Were the boys playing a prank? Or were they so scared by a passing plane that they imagined a spooky UFO? Were they trying to get some attention? Or could they have been telling the truth?
Three UFO investigators, Budd Hopkins, Ted Bloecher, and Patrick Huyghe, decided to study the case. First, they called the boys' parents and arranged to investigate the encounter. On February 5, five days after the initial sighting, they arrived in Montvale. The men inspected the playing field and surrounding area. They also interviewed each boy privately.
The investigators had two questions in mind: Were the boys lying, or had they seen something? If they had seen something, could it be explained by normal circumstances?
In the course of their questioning, the men tried to trick the boys into admitting that they hadn't really seen a UFO or any strange creatures. They questioned the boys about Star Trek, Star Wars, and Close Encounters of the Third Kind. But they learned from Eddie and Michael's father that his sons had never been interested in science fiction. The boys stuck to their story. As Budd Hopkins wrote in his report, "It became clear to all three of us by the end of the day that the boys were not perpetrating a hoax."
If the boys had actually seen a UFO, the men wanted to know whether it was something ordinary (like an airplane or a helicopter) that had caused the boys to jump to conclusions about every person they next encountered.
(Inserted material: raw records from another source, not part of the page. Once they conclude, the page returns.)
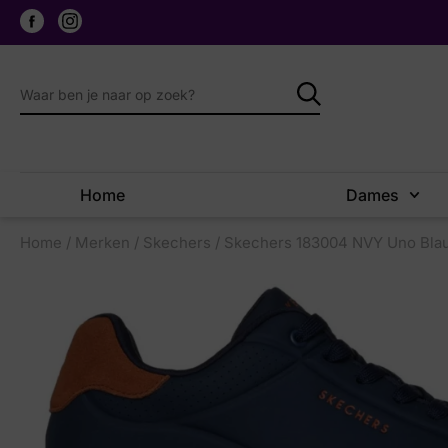
Home
Dames
Home
/
Merken
/
Skechers
/ Skechers 183004 NVY Uno Bla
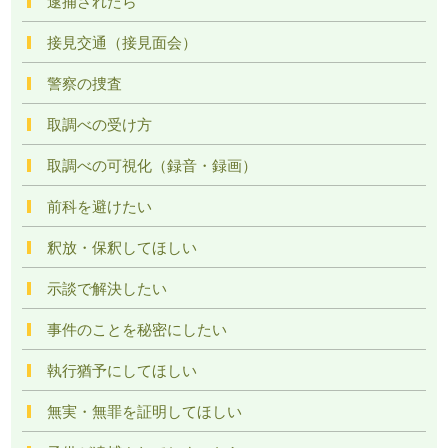
逮捕されたら
接見交通（接見面会）
警察の捜査
取調べの受け方
取調べの可視化（録音・録画）
前科を避けたい
釈放・保釈してほしい
示談で解決したい
事件のことを秘密にしたい
執行猶予にしてほしい
無実・無罪を証明してほしい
When the New York Air Traffic Control Center and Newark Airport reported that no flying object had been picked up on radar in the vicinity of Montvale that evening, the investigators decided to center their inquiry on the creatures.
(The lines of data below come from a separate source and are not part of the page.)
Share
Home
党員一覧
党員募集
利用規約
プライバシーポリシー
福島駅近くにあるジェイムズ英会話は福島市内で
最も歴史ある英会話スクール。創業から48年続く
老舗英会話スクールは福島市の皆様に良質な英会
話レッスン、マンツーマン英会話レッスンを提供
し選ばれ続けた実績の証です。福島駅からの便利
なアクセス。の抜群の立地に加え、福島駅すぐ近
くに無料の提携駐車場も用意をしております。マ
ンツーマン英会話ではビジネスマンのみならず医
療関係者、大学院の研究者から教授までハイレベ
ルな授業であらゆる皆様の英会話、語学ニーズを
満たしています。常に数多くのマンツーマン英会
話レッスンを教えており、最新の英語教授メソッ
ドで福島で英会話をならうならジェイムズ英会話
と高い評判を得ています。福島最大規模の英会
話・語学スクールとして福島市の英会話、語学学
Could they have been joggers?
Officer Pelsang of the Montvale Police Department reported that he had been on duty that evening and had seen no group of joggers. In fact, he had never seen more than two people jogging together in Montvale and never after dark. No one jogs after dark. They'd have to be crazy." Officer Pelsang was certain that he would have noticed a large group of joggers.
If they were not joggers, could the creatures have been employees of the Department of Public Works (DPW)?
The headquarters of the DPW were opposite the school's playing field and near where the boys first saw the yellow-suited aliens. The three men discovered that the DPW workers wore yellow uniforms in bad weather. However, Lewis Bradley of the DPW stated that all workers had gone home at 4:30 P.m. on the day in question and that none were wearing yellow uniforms that day.
The investigators were persistent in their questioning. Could another group of workers have been there that day?
"Look," Mr. Bradley said impatiently, "there are only six men who work here, and I'm the boss. I just finished handing in their time sheets."
As for the female creature, no one else had seen her. That left Hopkins, Bloecher, and Huyghe with no way to prove or disprove the boys' encounter.
Did the boys see a UFO? The investigators concluded that the boys' reports should not be ignored. They agreed with Officer Pelsang, who said, "Twelve-year old boys don't call the police unless they're really upset about something." The boys must have seen something real that night. However, no matter what the investigators wanted to believe, they could not prove that anything had happened. As they wrote in their final report, "The story is interesting but, alas, the amount of value from a case of this kind . . . is doubtful."